» **MATERIAL SUPPLIED**
━━━━━━━━━━━━━━━━━━━━━━━━━━━━━━

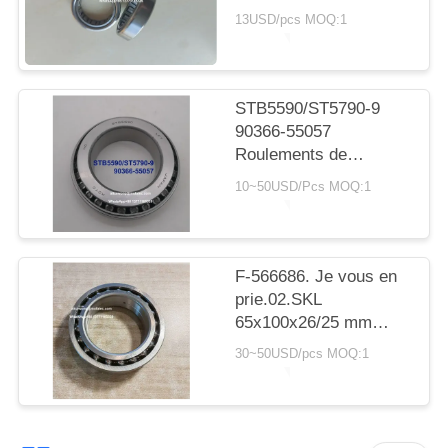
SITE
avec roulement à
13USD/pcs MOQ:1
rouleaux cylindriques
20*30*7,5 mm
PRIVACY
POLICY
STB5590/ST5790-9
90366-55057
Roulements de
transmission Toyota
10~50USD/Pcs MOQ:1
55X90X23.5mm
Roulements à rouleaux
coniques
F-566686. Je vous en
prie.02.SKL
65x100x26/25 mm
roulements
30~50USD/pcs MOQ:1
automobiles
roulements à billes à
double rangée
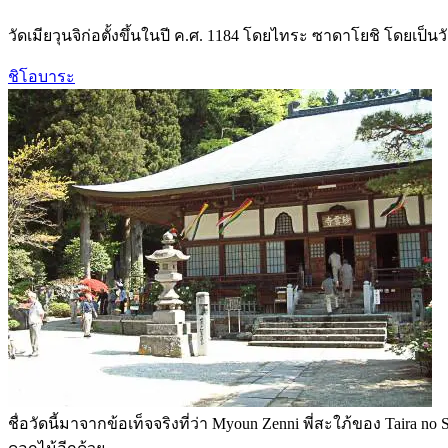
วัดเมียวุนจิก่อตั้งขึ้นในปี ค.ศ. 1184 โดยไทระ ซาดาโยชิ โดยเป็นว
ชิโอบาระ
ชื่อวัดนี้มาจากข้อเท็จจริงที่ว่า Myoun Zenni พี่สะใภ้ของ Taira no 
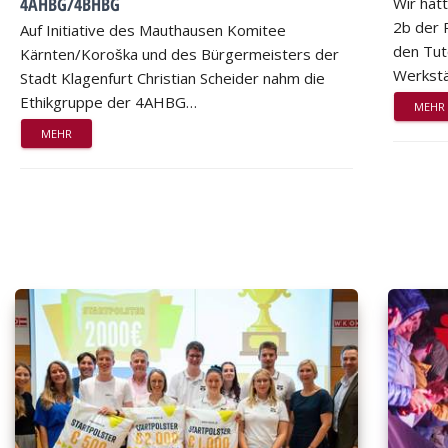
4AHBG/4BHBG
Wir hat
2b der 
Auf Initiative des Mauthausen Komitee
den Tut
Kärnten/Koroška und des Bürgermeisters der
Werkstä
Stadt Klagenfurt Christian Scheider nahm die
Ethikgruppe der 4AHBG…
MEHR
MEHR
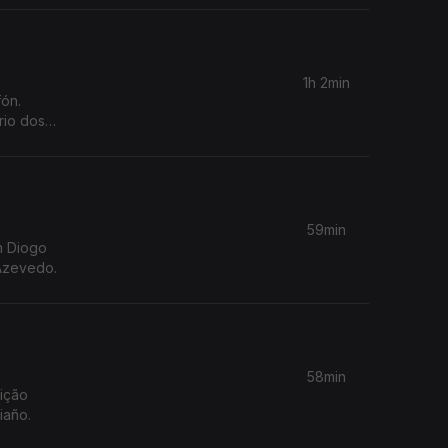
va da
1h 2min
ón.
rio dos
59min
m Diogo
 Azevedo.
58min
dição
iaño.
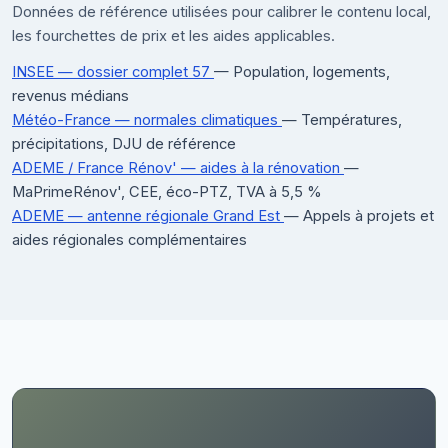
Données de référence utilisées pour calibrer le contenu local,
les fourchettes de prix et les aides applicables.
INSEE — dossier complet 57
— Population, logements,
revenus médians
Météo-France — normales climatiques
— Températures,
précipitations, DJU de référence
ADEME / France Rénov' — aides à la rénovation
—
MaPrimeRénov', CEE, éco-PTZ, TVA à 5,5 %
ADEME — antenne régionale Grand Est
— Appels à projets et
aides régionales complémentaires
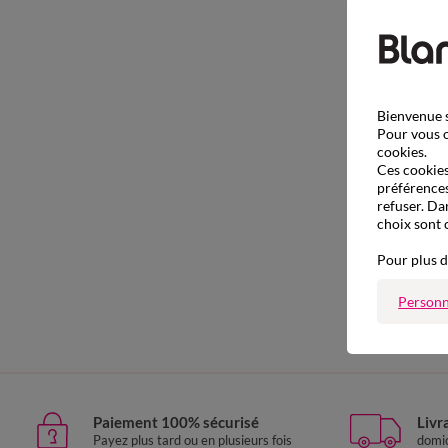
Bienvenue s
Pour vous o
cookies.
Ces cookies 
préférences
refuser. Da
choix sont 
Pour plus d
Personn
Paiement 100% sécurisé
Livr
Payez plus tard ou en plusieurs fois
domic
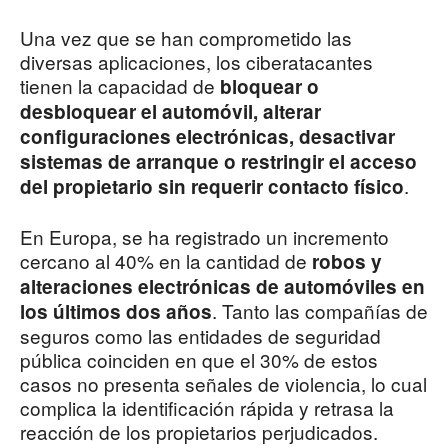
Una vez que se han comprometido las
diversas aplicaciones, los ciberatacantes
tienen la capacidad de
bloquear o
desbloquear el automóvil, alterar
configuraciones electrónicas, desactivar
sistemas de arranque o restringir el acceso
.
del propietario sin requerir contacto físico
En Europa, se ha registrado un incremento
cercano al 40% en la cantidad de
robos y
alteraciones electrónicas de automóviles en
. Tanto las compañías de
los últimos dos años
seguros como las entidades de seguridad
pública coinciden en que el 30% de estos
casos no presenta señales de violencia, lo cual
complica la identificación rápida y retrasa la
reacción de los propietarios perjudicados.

━━━━━━━━━━━━━━━━━━━━━━━━━━━━━━

» **TASK TO CARRY OUT**
Copy the text of all the items above, changing every "MOQ" to "Minimum order" and leaving everything else the same. Leave the pictures out.

» **TASK RESULT**
SITE
avec roulement à
13USD/pcs Minimum order:1
rouleaux cylindriques
20*30*7,5 mm
PRIVACY
POLICY
STB5590/ST5790-9
90366-55057
Roulements de
transmission Toyota
10~50USD/Pcs Minimum order:1
55X90X23.5mm
Roulements à rouleaux
coniques
F-566686. Je vous en
prie.02.SKL
65x100x26/25 mm
roulements
30~50USD/pcs Minimum order:1
automobiles
roulements à billes à
double rangée
วัดเมียวุนจิก่อตั้งขึ้นในปี ค.ศ. 1184 โดยไทระ ซาดาโยชิ โดยเป็นว
ชิโอบาระ
ชื่อวัดนี้มาจากข้อเท็จจริงที่ว่า Myoun Zenni พี่สะใภ้ของ Taira no 
4AHBG/4BHBG
Wir hat
2b der 
Auf Initiative des Mauthausen Komitee
den Tut
Kärnten/Koroška und des Bürgermeisters der
Werkstä
Stadt Klagenfurt Christian Scheider nahm die
Ethikgruppe der 4AHBG…
MEHR
MEHR
va da
1h 2min
ón.
rio dos
59min
m Diogo
 Azevedo.
58min
dição
iaño.
Données de référence utilisées pour calibrer le contenu local,
les fourchettes de prix et les aides applicables.
INSEE — dossier complet 57
— Population, logements,
revenus médians
Météo-France — normales climatiques
— Températures,
précipitations, DJU de référence
ADEME / France Rénov' — aides à la rénovation
—
MaPrimeRénov', CEE, éco-PTZ, TVA à 5,5 %
ADEME — antenne régionale Grand Est
— Appels à projets et
aides régionales complémentaires
Bienvenue s
Pour vous o
cookies.
Ces cookies 
préférences
refuser. Da
choix sont 
Pour plus d
Personn
Paiement 100% sécurisé
Livr
Payez plus tard ou en plusieurs fois
domic
Una vez que se han comprometido las
diversas aplicaciones, los ciberatacantes
tienen la capacidad de
bloquear o
desbloquear el automóvil, alterar
configuraciones electrónicas, desactivar
sistemas de arranque o restringir el acceso
.
del propietario sin requerir contacto físico
En Europa, se ha registrado un incremento
cercano al 40% en la cantidad de
robos y
alteraciones electrónicas de automóviles en
. Tanto las compañías de
los últimos dos años
seguros como las entidades de seguridad
pública coinciden en que el 30% de estos
casos no presenta señales de violencia, lo cual
complica la identificación rápida y retrasa la
reacción de los propietarios perjudicados.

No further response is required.